Ricordiamo, inoltre, il contributo dato dalla professoressa Bindi alla stesura del dossier, che agli inizi del 2024, servì ad implementare il progetto di candidatura di Agnone a Capitale italiana della Cultura 2026, con lo slogan “Fuoco, dentro e margine al centro” (in cui ci sono: la colonna del fuoco come elemento iconico caratterizzante, la colonna di Agnone intesa come città nobile delle aree interne ed il margine al centro ispirato dall’antropologo Alberto Maria Cirese).

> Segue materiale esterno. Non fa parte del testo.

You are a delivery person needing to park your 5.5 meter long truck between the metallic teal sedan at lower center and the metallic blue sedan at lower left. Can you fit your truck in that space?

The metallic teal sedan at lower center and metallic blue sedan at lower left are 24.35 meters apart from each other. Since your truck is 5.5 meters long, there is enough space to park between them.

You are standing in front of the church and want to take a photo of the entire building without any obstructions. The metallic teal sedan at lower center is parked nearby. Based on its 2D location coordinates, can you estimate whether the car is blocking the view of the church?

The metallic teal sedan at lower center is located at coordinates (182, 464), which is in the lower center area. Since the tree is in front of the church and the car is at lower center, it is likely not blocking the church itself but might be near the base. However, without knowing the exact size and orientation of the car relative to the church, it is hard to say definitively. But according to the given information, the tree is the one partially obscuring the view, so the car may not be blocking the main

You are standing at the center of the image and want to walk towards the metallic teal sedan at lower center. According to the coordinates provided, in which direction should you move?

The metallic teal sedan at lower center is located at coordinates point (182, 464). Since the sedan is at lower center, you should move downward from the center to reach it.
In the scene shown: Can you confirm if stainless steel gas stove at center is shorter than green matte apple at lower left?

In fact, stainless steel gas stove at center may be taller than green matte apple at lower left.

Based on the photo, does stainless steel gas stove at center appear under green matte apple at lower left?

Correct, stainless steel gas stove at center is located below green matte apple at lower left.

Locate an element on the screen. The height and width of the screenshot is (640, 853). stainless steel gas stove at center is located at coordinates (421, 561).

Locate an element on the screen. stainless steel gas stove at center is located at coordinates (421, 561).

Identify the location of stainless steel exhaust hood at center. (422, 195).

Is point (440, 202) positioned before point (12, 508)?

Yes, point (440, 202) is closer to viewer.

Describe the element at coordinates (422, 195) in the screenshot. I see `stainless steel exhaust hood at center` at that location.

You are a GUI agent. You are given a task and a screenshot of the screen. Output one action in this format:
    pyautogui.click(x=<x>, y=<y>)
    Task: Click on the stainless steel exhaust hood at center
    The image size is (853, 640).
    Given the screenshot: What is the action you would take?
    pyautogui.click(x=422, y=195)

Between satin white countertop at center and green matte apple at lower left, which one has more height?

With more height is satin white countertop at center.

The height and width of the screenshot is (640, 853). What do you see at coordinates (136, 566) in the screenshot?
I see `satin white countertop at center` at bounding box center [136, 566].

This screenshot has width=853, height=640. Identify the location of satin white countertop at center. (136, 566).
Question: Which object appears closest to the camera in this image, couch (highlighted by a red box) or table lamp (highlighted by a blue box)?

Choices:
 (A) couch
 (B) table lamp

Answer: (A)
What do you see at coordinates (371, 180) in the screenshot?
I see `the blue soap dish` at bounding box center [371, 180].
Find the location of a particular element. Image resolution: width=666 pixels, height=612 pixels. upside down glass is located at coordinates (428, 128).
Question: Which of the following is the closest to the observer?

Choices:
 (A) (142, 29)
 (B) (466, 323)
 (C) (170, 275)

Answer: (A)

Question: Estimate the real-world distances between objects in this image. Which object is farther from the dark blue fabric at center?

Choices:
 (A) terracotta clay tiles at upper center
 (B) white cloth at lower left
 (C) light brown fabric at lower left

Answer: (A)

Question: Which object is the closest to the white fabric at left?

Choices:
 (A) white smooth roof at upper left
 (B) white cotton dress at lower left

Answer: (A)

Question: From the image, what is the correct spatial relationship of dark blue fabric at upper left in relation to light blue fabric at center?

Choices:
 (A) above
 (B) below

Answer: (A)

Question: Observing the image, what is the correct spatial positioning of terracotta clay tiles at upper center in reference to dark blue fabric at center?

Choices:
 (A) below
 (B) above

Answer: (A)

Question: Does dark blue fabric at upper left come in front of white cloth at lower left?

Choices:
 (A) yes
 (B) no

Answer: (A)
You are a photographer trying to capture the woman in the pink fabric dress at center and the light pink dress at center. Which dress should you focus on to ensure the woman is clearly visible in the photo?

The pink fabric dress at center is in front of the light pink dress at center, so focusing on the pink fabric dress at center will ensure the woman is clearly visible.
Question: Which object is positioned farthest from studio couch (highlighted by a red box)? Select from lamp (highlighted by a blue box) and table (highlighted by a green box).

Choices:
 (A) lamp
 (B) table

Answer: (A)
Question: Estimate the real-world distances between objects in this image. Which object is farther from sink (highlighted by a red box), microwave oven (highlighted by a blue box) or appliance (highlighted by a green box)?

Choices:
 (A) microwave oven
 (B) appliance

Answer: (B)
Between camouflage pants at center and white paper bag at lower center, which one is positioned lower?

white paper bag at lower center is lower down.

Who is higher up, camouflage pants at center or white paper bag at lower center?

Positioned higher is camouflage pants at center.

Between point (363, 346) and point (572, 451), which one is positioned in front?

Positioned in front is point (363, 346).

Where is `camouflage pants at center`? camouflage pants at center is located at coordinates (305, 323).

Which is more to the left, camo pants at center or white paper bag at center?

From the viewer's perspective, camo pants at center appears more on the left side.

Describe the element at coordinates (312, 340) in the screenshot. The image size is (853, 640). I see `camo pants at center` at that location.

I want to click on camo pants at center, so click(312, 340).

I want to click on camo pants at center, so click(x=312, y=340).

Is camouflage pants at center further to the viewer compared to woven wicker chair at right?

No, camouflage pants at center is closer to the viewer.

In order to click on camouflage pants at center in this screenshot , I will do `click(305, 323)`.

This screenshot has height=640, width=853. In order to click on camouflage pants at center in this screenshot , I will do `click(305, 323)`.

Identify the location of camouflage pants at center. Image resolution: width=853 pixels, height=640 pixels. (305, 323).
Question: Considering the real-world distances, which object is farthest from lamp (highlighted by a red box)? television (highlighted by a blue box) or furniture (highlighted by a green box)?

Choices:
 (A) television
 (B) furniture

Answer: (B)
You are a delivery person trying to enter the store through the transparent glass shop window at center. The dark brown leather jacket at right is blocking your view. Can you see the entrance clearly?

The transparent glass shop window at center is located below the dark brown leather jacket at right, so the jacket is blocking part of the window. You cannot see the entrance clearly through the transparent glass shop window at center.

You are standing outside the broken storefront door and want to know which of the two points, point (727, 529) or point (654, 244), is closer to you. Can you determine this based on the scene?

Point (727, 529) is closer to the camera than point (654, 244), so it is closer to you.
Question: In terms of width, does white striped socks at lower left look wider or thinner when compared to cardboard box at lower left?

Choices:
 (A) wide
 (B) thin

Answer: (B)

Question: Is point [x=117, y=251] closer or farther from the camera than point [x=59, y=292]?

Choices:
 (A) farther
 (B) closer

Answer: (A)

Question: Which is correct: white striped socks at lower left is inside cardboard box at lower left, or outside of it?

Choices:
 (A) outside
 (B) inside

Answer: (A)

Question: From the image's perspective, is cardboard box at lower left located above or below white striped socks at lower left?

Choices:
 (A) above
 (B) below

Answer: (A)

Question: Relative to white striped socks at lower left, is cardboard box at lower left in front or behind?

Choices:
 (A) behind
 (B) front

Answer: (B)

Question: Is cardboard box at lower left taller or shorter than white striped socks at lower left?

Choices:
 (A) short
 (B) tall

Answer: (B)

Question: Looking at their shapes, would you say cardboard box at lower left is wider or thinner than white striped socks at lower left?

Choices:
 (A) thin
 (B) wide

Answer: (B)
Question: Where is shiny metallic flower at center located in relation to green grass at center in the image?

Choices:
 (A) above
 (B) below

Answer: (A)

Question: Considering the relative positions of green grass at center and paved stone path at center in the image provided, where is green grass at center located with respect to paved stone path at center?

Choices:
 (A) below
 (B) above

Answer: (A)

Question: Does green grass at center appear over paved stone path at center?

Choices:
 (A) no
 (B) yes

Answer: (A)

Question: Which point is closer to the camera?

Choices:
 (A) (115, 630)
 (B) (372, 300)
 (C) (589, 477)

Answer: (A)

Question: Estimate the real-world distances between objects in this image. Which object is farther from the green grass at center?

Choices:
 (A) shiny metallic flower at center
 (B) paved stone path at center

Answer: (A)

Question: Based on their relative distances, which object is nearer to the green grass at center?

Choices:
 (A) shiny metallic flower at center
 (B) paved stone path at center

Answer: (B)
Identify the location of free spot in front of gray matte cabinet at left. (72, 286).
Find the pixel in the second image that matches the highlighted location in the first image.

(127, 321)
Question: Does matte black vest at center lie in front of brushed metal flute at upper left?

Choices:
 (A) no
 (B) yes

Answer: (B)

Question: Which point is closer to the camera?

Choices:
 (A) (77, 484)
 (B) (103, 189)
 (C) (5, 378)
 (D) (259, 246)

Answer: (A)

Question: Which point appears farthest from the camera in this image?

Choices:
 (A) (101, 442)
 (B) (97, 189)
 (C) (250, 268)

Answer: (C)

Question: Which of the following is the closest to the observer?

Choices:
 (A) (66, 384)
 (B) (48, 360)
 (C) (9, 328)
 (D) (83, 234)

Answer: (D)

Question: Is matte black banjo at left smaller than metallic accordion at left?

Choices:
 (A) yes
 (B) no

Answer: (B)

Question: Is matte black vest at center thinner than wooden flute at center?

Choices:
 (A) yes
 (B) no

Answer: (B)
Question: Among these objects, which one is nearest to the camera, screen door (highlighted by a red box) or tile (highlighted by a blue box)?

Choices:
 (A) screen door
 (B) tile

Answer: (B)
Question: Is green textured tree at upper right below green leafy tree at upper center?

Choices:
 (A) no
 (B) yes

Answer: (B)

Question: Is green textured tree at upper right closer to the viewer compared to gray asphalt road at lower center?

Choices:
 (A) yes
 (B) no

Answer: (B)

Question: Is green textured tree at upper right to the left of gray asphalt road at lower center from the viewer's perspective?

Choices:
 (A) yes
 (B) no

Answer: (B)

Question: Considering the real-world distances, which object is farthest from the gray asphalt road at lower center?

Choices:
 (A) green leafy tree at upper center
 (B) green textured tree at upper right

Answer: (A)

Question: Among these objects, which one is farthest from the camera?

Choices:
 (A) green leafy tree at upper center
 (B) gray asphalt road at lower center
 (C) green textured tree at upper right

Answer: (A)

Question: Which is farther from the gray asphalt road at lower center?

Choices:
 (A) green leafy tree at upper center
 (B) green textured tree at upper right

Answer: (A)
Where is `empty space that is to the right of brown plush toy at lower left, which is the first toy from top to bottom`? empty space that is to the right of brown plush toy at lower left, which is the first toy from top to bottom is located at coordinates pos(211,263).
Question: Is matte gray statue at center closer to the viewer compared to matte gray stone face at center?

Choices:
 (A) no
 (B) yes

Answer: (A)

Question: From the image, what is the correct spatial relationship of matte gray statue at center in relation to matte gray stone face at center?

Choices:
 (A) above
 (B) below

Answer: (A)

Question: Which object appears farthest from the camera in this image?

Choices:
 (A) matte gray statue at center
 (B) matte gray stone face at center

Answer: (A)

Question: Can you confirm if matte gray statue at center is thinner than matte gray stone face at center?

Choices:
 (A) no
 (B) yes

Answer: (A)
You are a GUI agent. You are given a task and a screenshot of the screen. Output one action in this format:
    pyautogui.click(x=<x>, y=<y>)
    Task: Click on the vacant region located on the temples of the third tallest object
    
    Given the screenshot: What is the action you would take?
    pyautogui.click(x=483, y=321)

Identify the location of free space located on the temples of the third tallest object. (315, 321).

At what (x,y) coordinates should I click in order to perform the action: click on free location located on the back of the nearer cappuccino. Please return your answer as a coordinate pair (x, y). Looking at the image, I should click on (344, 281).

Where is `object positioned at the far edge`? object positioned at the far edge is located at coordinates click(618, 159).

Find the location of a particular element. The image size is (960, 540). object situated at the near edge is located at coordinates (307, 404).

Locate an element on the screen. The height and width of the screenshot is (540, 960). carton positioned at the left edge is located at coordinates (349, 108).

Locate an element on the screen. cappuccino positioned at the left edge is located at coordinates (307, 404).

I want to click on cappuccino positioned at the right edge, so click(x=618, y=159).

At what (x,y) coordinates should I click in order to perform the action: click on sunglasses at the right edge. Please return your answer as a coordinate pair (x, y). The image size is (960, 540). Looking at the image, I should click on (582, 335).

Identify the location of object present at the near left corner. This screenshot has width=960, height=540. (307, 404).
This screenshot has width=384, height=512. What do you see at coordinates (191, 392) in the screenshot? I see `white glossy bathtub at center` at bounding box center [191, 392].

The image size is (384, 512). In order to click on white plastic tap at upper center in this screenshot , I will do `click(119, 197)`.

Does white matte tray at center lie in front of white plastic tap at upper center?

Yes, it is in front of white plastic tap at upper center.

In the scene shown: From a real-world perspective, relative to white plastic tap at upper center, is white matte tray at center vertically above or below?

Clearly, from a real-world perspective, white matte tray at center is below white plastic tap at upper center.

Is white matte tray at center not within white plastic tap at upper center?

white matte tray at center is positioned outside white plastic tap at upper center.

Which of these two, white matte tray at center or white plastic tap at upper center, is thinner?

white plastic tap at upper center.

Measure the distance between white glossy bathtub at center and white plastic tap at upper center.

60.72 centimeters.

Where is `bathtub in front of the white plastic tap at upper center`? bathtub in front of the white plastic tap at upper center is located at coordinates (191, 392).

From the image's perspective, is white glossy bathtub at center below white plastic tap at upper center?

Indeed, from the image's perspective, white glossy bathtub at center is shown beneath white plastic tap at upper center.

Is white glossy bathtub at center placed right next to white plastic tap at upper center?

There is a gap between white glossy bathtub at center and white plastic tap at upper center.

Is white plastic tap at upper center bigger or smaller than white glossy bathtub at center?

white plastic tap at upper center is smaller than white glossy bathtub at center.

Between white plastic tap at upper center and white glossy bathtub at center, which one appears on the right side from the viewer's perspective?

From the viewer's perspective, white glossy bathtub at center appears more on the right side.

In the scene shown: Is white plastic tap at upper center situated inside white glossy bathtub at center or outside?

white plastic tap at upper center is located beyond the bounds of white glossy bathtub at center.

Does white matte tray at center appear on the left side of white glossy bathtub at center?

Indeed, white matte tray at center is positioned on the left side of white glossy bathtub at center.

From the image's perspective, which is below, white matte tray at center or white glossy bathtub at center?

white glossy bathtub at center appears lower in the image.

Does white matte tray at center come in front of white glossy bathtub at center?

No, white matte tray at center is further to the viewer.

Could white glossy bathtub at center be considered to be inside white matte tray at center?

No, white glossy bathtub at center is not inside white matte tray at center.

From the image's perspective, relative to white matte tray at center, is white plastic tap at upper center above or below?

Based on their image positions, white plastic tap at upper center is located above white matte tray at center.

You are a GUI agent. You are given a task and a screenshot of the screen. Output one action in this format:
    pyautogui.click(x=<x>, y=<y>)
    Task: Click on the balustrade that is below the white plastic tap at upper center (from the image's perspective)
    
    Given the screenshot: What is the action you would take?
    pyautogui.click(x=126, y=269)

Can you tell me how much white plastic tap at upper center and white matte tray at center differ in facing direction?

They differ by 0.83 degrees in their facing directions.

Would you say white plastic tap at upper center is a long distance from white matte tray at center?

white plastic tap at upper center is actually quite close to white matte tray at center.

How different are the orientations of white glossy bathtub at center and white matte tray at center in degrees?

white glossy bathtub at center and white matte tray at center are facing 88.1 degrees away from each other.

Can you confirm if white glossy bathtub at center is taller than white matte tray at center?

Un impegno particolarmente intenso quello del docente ordinario di Antropologia Culturale dell’Unimol, Letizia Bindi, che ricorda l’importante apertura alla collaborazione dell’Università degli Studi del Molise con le istituzioni locali (durante il periodo in cui è stato in carica il Rettore Luca Brunese e quello attuale con il Rettore Giuseppe Peter Vanoli, il rapporto universitario con il territorio si è, notevolmente, rafforzato) e gli importanti appeal dell’Università dovuti all’elevata qualità del corpo docente attuale e al più diretto rapporto fra docente e discente che, a differenza di altre università, consente un insegnamento molto “tailored” e che potrebbero servire a rimuovere quel gap attuale, ancora in parte presente e costituito dall’assenza di fiducia di parte della popolazione molisana nei confronti dell’Università degli Studi del Molise.